+++ Data +++

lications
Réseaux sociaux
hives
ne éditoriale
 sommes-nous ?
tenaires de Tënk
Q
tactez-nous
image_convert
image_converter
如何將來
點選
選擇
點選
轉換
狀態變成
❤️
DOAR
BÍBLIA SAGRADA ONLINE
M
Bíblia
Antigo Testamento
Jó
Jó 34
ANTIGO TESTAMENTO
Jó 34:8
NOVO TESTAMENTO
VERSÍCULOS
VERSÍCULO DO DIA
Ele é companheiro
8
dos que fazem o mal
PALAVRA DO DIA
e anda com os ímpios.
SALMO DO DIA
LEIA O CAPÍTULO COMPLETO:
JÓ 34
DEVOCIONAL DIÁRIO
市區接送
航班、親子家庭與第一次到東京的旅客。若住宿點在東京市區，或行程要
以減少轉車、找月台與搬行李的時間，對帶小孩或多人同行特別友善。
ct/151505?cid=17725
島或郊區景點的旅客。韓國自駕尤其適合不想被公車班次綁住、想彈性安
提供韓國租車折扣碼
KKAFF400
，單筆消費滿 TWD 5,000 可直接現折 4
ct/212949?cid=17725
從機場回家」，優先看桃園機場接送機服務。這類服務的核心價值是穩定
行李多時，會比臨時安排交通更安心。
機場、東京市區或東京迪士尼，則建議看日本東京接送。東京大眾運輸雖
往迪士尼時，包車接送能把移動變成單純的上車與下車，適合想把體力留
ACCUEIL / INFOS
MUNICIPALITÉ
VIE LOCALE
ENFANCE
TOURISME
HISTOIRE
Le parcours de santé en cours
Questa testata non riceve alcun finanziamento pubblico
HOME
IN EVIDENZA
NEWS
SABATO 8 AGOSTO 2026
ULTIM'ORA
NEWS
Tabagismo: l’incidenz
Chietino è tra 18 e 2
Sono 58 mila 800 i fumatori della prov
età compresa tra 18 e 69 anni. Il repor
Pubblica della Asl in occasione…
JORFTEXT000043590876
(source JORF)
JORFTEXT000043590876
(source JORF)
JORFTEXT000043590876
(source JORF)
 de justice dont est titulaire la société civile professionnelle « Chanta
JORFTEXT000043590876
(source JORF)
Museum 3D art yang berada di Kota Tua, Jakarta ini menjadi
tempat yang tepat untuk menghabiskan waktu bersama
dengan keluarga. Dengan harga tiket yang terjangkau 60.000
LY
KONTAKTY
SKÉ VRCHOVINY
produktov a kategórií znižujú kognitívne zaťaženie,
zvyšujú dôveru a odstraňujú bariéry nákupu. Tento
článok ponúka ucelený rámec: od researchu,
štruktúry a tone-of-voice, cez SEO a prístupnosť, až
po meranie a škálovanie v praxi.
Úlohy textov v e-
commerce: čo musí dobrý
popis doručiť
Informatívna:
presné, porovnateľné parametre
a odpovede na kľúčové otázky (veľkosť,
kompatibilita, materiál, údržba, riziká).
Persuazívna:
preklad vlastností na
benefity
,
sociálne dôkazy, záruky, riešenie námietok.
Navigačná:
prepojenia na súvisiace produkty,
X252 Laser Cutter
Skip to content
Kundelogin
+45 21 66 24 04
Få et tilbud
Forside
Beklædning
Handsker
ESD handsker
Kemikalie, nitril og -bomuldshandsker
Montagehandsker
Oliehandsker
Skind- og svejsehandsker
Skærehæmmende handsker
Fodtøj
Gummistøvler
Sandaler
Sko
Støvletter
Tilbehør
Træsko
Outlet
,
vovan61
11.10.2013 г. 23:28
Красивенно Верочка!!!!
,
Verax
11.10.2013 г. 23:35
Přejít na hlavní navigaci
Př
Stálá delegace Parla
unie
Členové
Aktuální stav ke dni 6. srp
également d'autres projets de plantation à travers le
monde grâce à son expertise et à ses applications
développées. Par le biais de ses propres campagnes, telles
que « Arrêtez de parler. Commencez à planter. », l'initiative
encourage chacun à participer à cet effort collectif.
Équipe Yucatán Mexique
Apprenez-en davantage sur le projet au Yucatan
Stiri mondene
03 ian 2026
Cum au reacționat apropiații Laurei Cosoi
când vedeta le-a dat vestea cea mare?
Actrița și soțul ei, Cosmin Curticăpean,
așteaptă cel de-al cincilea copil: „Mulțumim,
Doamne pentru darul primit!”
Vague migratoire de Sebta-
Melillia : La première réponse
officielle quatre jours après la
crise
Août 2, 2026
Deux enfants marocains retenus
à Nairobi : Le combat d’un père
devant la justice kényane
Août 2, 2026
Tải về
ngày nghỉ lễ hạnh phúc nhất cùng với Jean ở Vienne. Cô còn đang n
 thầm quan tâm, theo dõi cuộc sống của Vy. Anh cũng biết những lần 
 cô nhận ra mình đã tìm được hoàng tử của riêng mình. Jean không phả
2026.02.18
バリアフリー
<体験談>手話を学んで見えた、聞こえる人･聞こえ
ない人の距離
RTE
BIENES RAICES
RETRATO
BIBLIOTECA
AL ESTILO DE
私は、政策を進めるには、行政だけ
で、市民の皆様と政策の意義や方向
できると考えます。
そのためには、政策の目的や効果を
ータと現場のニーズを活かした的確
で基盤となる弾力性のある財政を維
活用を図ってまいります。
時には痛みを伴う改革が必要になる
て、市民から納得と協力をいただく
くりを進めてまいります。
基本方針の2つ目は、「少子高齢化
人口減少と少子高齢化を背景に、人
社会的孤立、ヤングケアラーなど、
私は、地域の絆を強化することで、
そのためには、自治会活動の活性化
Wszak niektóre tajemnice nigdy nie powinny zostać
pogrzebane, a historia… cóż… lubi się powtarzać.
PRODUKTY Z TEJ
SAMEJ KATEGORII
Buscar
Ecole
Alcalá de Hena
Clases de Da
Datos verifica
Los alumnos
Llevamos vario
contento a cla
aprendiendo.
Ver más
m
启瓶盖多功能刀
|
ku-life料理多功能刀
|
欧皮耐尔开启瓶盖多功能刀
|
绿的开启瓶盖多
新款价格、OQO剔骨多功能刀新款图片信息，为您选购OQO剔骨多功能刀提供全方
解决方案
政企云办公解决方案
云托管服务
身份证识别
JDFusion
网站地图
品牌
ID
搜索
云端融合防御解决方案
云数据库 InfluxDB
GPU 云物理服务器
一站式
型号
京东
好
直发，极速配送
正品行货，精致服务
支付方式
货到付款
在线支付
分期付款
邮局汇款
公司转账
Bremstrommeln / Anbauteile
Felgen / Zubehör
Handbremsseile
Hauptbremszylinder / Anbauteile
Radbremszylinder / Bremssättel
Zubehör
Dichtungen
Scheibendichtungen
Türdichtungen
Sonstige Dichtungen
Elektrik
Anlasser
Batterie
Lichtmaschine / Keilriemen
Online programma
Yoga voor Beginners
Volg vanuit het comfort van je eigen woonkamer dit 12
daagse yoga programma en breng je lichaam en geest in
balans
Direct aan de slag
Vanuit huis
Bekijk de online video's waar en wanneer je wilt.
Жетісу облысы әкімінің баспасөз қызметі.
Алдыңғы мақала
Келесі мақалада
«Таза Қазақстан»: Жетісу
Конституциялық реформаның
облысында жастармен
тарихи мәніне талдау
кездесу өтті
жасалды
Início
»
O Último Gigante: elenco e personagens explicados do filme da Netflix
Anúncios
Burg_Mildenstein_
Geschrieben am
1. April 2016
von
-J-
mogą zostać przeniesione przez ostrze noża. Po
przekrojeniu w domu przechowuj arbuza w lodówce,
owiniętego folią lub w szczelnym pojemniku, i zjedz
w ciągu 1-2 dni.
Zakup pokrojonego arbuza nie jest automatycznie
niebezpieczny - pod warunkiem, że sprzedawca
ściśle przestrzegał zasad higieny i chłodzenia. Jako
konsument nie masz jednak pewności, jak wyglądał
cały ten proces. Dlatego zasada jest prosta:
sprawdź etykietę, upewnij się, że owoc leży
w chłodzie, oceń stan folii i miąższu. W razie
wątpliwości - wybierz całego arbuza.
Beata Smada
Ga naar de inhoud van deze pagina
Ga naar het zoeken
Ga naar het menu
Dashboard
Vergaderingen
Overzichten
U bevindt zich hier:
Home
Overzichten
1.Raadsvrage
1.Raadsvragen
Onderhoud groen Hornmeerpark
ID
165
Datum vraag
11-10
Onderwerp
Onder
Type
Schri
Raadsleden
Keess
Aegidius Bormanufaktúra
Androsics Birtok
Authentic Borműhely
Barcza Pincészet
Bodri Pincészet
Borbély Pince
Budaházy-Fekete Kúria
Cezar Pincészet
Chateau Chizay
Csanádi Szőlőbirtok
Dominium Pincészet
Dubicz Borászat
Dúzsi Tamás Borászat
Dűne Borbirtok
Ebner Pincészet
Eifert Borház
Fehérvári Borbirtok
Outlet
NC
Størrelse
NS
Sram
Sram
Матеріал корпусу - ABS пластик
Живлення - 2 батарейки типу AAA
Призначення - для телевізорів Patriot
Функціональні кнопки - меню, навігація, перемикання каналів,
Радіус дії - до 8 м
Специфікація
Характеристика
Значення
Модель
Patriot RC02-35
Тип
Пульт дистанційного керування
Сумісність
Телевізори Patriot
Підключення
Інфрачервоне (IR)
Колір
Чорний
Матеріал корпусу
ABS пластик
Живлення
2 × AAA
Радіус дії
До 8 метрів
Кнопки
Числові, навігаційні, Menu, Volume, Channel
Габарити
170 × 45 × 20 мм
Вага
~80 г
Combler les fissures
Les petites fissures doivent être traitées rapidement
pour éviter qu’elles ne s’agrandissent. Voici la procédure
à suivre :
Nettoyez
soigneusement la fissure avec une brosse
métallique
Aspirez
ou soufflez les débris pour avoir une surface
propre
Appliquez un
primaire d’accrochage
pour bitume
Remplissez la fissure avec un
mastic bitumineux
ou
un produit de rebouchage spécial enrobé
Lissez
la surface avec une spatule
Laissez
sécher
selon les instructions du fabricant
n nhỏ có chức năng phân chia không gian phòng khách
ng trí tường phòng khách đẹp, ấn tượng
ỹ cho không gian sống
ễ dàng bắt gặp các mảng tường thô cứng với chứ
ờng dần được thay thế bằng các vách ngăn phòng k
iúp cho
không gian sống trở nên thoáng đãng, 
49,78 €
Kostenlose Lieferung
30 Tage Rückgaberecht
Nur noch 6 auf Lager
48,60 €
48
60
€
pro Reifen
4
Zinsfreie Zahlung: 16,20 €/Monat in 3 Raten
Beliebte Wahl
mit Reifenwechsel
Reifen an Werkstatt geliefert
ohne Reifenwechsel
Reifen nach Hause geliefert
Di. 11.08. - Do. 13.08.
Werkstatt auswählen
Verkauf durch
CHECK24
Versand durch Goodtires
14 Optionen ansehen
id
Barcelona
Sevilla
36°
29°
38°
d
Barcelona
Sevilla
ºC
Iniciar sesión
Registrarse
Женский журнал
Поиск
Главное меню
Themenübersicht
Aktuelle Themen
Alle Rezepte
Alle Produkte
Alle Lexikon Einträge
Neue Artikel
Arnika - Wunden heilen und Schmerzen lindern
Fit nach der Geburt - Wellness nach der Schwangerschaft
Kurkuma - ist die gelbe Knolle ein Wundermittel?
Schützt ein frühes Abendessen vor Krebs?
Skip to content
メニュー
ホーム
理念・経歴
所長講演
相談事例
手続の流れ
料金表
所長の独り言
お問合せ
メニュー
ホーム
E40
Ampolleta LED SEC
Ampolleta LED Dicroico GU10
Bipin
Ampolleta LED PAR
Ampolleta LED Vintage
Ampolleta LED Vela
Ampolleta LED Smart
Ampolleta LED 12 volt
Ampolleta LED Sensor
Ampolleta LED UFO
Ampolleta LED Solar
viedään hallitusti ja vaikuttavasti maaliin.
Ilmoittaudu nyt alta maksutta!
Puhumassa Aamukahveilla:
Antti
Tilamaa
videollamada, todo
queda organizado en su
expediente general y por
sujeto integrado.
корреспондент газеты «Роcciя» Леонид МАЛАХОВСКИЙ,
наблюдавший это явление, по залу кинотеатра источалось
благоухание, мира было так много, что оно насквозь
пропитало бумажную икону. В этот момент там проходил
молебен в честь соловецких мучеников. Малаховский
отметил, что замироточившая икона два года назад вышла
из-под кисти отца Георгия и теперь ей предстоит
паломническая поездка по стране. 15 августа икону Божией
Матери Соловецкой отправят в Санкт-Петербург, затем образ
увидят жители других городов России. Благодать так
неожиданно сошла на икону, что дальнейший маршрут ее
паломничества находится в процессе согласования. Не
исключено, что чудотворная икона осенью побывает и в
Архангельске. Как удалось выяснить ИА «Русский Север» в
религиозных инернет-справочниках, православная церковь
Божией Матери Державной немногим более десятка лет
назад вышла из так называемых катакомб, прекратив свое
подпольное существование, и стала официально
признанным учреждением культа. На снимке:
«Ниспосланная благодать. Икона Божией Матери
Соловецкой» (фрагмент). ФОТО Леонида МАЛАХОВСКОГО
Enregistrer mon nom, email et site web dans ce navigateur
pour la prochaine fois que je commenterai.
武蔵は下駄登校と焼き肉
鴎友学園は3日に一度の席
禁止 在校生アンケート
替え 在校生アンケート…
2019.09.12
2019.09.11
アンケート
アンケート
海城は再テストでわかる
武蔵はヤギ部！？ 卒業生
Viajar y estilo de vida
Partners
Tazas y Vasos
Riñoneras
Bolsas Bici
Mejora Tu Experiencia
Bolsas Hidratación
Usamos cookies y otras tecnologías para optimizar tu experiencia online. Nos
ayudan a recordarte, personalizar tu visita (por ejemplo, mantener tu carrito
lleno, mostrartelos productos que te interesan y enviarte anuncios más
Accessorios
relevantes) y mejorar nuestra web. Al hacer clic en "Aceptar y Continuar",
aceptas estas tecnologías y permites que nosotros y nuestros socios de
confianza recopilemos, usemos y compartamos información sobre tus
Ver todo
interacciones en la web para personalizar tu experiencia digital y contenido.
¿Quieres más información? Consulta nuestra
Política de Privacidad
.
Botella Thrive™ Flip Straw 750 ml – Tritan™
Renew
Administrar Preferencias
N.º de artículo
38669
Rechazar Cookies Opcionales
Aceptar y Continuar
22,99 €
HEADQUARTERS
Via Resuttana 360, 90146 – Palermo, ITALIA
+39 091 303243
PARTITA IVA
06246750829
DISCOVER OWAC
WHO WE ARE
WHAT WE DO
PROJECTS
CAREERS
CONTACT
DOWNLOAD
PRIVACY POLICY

+++

Reproduce the material from its first line through the line that contains "Le parcours de santé en cours", keeping every line unchanged.

- Answer for this exercise -
lications
Réseaux sociaux
hives
ne éditoriale
 sommes-nous ?
tenaires de Tënk
Q
tactez-nous
image_convert
image_converter
如何將來
點選
選擇
點選
轉換
狀態變成
❤️
DOAR
BÍBLIA SAGRADA ONLINE
M
Bíblia
Antigo Testamento
Jó
Jó 34
ANTIGO TESTAMENTO
Jó 34:8
NOVO TESTAMENTO
VERSÍCULOS
VERSÍCULO DO DIA
Ele é companheiro
8
dos que fazem o mal
PALAVRA DO DIA
e anda com os ímpios.
SALMO DO DIA
LEIA O CAPÍTULO COMPLETO:
JÓ 34
DEVOCIONAL DIÁRIO
市區接送
航班、親子家庭與第一次到東京的旅客。若住宿點在東京市區，或行程要
以減少轉車、找月台與搬行李的時間，對帶小孩或多人同行特別友善。
ct/151505?cid=17725
島或郊區景點的旅客。韓國自駕尤其適合不想被公車班次綁住、想彈性安
提供韓國租車折扣碼
KKAFF400
，單筆消費滿 TWD 5,000 可直接現折 4
ct/212949?cid=17725
從機場回家」，優先看桃園機場接送機服務。這類服務的核心價值是穩定
行李多時，會比臨時安排交通更安心。
機場、東京市區或東京迪士尼，則建議看日本東京接送。東京大眾運輸雖
往迪士尼時，包車接送能把移動變成單純的上車與下車，適合想把體力留
ACCUEIL / INFOS
MUNICIPALITÉ
VIE LOCALE
ENFANCE
TOURISME
HISTOIRE
Le parcours de santé en cours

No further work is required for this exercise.